* [Extracted page text data]
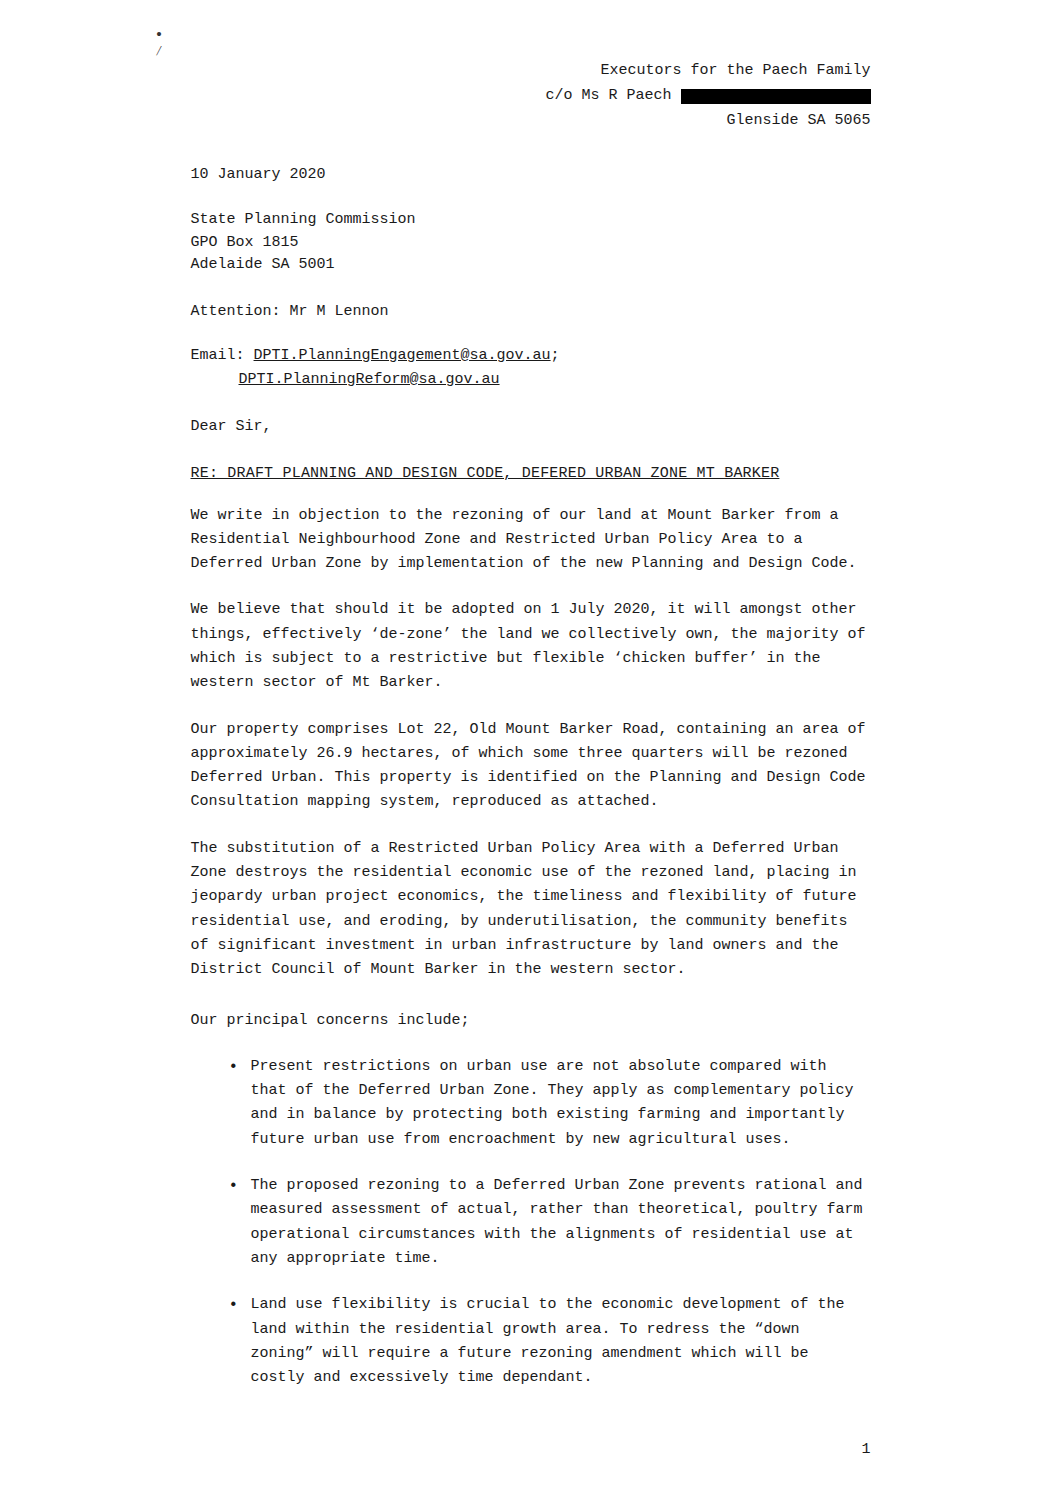• ⁄
Executors for the Paech Family
c/o Ms R Paech Glenside SA 5065
10 January 2020
State Planning Commission
GPO Box 1815
Adelaide SA 5001
Attention: Mr M Lennon
Email: DPTI.PlanningEngagement@sa.gov.au; DPTI.PlanningReform@sa.gov.au
Dear Sir,
RE: DRAFT PLANNING AND DESIGN CODE, DEFERED URBAN ZONE MT BARKER
We write in objection to the rezoning of our land at Mount Barker from a Residential Neighbourhood Zone and Restricted Urban Policy Area to a Deferred Urban Zone by implementation of the new Planning and Design Code.
We believe that should it be adopted on 1 July 2020, it will amongst other things, effectively ‘de-zone’ the land we collectively own, the majority of which is subject to a restrictive but flexible ‘chicken buffer’ in the western sector of Mt Barker.
Our property comprises Lot 22, Old Mount Barker Road, containing an area of approximately 26.9 hectares, of which some three quarters will be rezoned Deferred Urban. This property is identified on the Planning and Design Code Consultation mapping system, reproduced as attached.
The substitution of a Restricted Urban Policy Area with a Deferred Urban Zone destroys the residential economic use of the rezoned land, placing in jeopardy urban project economics, the timeliness and flexibility of future residential use, and eroding, by underutilisation, the community benefits of significant investment in urban infrastructure by land owners and the District Council of Mount Barker in the western sector.
Our principal concerns include;
Present restrictions on urban use are not absolute compared with that of the Deferred Urban Zone. They apply as complementary policy and in balance by protecting both existing farming and importantly future urban use from encroachment by new agricultural uses.
The proposed rezoning to a Deferred Urban Zone prevents rational and measured assessment of actual, rather than theoretical, poultry farm operational circumstances with the alignments of residential use at any appropriate time.
Land use flexibility is crucial to the economic development of the land within the residential growth area. To redress the “down zoning” will require a future rezoning amendment which will be costly and excessively time dependant.
1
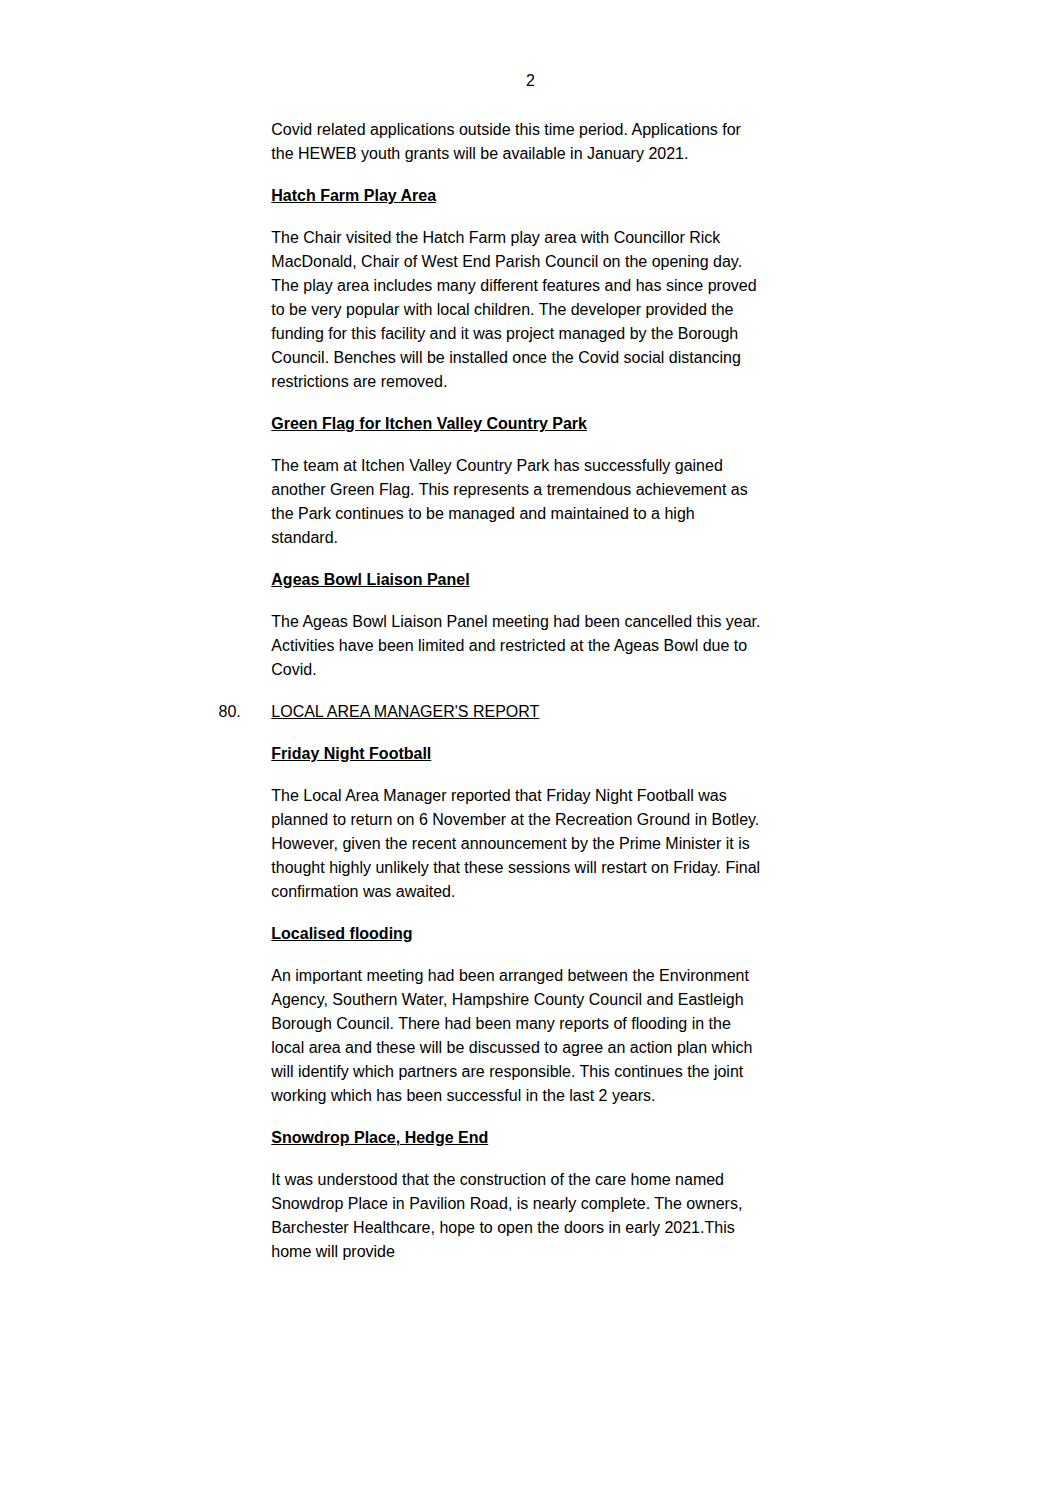2
Covid related applications outside this time period. Applications for the HEWEB youth grants will be available in January 2021.
Hatch Farm Play Area
The Chair visited the Hatch Farm play area with Councillor Rick MacDonald, Chair of West End Parish Council on the opening day. The play area includes many different features and has since proved to be very popular with local children. The developer provided the funding for this facility and it was project managed by the Borough Council. Benches will be installed once the Covid social distancing restrictions are removed.
Green Flag for Itchen Valley Country Park
The team at Itchen Valley Country Park has successfully gained another Green Flag. This represents a tremendous achievement as the Park continues to be managed and maintained to a high standard.
Ageas Bowl Liaison Panel
The Ageas Bowl Liaison Panel meeting had been cancelled this year. Activities have been limited and restricted at the Ageas Bowl due to Covid.
80.
LOCAL AREA MANAGER'S REPORT
Friday Night Football
The Local Area Manager reported that Friday Night Football was planned to return on 6 November at the Recreation Ground in Botley. However, given the recent announcement by the Prime Minister it is thought highly unlikely that these sessions will restart on Friday. Final confirmation was awaited.
Localised flooding
An important meeting had been arranged between the Environment Agency, Southern Water, Hampshire County Council and Eastleigh Borough Council. There had been many reports of flooding in the local area and these will be discussed to agree an action plan which will identify which partners are responsible. This continues the joint working which has been successful in the last 2 years.
Snowdrop Place, Hedge End
It was understood that the construction of the care home named Snowdrop Place in Pavilion Road, is nearly complete. The owners, Barchester Healthcare, hope to open the doors in early 2021.This home will provide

* [Task to carry out] Once you reach the line with "LOCAL AREA MANAGER'S REPORT" in the data above, copy it and every line after it exactly, up to and including the line with "Localised flooding".

* [Exercise output]
LOCAL AREA MANAGER'S REPORT
Friday Night Football
The Local Area Manager reported that Friday Night Football was planned to return on 6 November at the Recreation Ground in Botley. However, given the recent announcement by the Prime Minister it is thought highly unlikely that these sessions will restart on Friday. Final confirmation was awaited.
Localised flooding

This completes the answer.